Zaman zaman yaşanılan bazı hadiselerin, birtakım engellerin, özellikle gölgelemesine asla izin verilmemesi gereken bir gerçek var. O gerçek, Türkiye'nin doğru bir istikamette hedeflerine kararlılıkla yürüdüğü ve yürümeye de devam edeceğidir. Bu istikamet millet iradesinin belirlediği istikamettir. Bu istikamette ilerleme kararlılığımızın en büyük dayanağı da milletimizin iradesidir.''
ÇÖZÜM, TBMM ÇATISI ALTINDA...
Daha önce olduğu gibi bugün de en büyük hassasiyetlerinin, duvarlarında, ''hakimiyet kayıtsız şartsız milletindir'' şiarının yazılı bulunduğu ve millet iradesinin tecelli ettiği TBMM'nin hukukuna riayet etmek ve bu hukuku sadakatle korumak olduğunu kaydeden Erdoğan, TBMM'nin, kurulduğu günden beri milletin istiklalinin ve geleceğinin teminatı olmaya devam edeceğini bildirdi.

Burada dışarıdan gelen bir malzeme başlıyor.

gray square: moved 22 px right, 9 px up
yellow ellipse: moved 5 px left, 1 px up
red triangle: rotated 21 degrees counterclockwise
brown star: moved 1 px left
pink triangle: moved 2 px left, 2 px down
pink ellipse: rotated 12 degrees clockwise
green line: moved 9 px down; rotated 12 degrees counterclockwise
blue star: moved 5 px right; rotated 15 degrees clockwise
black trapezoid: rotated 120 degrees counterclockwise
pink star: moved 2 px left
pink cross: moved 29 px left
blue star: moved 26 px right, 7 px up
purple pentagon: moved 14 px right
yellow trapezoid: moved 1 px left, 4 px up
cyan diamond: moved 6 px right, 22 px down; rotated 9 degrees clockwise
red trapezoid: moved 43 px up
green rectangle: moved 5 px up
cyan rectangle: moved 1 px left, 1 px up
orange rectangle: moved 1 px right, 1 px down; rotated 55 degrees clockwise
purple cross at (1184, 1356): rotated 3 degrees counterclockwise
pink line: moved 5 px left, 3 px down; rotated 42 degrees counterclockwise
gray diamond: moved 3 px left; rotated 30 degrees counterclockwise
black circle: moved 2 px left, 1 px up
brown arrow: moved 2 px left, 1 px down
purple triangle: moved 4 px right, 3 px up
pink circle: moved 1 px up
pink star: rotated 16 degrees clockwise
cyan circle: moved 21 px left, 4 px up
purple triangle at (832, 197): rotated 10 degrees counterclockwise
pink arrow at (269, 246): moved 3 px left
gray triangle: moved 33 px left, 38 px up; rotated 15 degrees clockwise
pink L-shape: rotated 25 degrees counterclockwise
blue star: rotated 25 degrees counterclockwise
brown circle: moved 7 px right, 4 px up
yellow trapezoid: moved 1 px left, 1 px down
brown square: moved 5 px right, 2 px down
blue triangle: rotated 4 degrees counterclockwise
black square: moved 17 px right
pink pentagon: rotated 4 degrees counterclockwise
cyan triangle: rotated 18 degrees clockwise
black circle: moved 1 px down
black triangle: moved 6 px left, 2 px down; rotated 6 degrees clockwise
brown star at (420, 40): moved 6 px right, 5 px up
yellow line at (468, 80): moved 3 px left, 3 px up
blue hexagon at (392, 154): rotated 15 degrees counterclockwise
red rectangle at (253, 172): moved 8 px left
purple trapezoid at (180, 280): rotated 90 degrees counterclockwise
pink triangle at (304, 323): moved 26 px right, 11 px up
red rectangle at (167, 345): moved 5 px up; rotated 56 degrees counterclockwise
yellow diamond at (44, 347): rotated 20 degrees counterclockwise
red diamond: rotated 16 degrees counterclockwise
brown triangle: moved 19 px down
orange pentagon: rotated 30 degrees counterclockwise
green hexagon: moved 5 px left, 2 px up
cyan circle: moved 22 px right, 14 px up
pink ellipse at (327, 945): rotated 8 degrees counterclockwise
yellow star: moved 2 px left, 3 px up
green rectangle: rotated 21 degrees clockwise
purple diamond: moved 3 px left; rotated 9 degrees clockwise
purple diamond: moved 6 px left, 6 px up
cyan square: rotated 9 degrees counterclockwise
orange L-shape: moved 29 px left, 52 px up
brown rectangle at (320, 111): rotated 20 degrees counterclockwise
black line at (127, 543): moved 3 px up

Başbakan Erdoğan, ''Bu çatı altında milletimizi temsil etme onurunu ve sorumluluğunu taşıyan her arkadaşımızın bu duyguda birleştiğinden en ufak bir şüphe duymuyorum'' dedi.
Recep Tayyip Erdoğan, Türkiye'yi son 6 yılda krizlerden alıp huzura ve istikrara ulaştıran büyük atılımın mimarının millet ve millet iradesinin tecelli ettiği TBMM olduğunu bildirerek, bugünden sonra da milletin yaşadığı her zorluğun, sıkıntının Türkiye'nin önüne çıkan her engelin çözümünü, milletten aldıkları yetkiyle Meclis çatısı altında aramaya ve bulmaya devam edeceklerini ifade etti.